W związku z dużymi wzrostami zakażeń koronawirusem w Polsce, za które w przeważającej większości odpowiada brytyjska mutacja COVID-19, rząd zdecydował się na wprowadzenie od soboty 27 marca nowych obostrzeń. Dotknęły one m.in. sektor usług, markety budowlane i sklepy meblowe, a także żłobki i przedszkola (z pewnymi wyjątkami - red.).
Szef resortu zdrowia Adam Niedzielski pytany w sobotę o możliwe dalsze obostrzenia mówił, że rząd nie patrzy obecnie na bezwzględną liczbę zachorowań, tylko na dynamikę zakażeń. - Jeśli ta dynamika nie będzie słabła, będziemy rozważali kolejne obostrzenia - zapowiedział.
Niedzielski był pytany o deklarację doradcy premiera prof. Andrzeja Horbana, który stwierdził, że jeśli trzy dni z rzędu liczba zakażeń przekroczy 30 tys., wówczas trzeba spodziewać się "twardego lockdownu".

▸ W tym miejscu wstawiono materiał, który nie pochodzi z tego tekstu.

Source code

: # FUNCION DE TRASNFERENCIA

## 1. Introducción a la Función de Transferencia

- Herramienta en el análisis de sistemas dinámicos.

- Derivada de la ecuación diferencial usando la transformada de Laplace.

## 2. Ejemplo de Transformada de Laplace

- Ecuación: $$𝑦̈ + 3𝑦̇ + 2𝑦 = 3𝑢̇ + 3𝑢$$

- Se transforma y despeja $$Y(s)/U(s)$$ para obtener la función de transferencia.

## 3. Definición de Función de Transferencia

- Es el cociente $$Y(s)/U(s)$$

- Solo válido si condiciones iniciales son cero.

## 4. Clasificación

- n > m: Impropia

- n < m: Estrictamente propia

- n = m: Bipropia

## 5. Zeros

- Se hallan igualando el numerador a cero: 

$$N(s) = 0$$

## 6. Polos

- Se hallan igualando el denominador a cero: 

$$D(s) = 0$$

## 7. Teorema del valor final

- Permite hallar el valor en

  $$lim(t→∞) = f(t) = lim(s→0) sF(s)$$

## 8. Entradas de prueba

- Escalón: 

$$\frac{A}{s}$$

- Nie ma takich uzgodnień, nie ma takiej decyzji, żebyśmy obostrzenia automatycznie wprowadzali, jeżeli jakiś parametr będzie spełniony - odpowiedział szef resortu zdrowia.
- Na pewno bardzo wnikliwie obserwujemy sytuację, natomiast nie ma jeszcze takiej decyzji - dodał Niedzielski.